> **AIM OF THE EXERCISE**: Look through the listing and report every line that has "refclk" in it.

> **RECORDS SHOWN**:
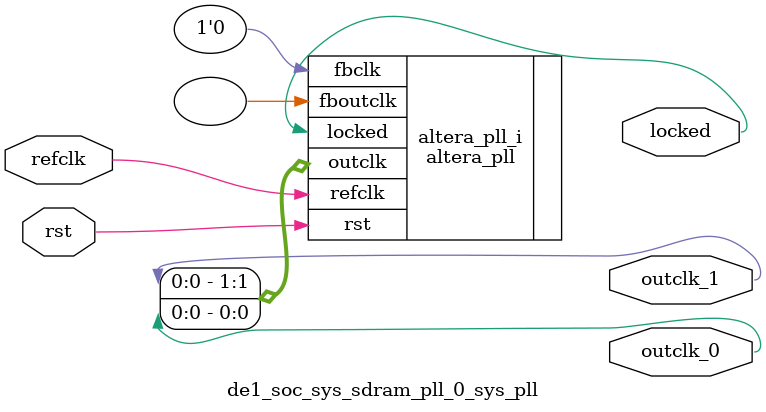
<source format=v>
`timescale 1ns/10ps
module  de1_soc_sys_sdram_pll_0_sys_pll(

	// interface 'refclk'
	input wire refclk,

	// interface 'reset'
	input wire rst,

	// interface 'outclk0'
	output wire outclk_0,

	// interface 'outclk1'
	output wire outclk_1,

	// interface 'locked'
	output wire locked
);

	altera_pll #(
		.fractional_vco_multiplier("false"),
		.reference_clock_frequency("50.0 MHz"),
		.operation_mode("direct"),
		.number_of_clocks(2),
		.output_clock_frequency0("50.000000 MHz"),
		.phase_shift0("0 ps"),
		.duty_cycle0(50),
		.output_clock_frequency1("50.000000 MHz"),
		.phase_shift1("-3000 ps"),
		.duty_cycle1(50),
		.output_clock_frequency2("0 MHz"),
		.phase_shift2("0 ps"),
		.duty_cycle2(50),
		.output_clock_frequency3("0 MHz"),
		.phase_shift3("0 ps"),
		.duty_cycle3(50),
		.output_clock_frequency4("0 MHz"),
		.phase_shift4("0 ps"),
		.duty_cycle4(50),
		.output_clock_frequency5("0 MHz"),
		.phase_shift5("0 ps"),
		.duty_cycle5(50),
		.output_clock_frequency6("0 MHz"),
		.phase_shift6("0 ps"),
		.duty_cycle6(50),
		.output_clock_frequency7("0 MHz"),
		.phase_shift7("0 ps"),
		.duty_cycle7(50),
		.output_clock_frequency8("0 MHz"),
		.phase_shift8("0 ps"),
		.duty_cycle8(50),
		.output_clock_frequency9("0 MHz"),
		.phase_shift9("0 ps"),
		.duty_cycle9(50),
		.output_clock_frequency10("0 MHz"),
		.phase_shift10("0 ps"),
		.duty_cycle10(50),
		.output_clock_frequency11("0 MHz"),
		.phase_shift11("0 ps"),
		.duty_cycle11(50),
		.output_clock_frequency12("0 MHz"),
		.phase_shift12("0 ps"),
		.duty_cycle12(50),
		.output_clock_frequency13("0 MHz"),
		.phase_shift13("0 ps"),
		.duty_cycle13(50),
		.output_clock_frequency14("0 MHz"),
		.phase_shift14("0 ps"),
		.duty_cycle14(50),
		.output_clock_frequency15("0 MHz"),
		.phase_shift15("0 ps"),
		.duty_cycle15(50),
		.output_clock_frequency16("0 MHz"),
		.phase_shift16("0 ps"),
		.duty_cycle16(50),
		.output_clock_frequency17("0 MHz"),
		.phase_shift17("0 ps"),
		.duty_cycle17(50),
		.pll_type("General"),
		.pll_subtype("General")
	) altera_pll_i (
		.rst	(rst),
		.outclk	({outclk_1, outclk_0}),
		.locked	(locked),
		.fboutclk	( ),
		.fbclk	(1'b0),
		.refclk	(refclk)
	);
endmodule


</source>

> **WRITTEN ANSWER**:
	// interface 'refclk'
	input wire refclk,
		.refclk	(refclk)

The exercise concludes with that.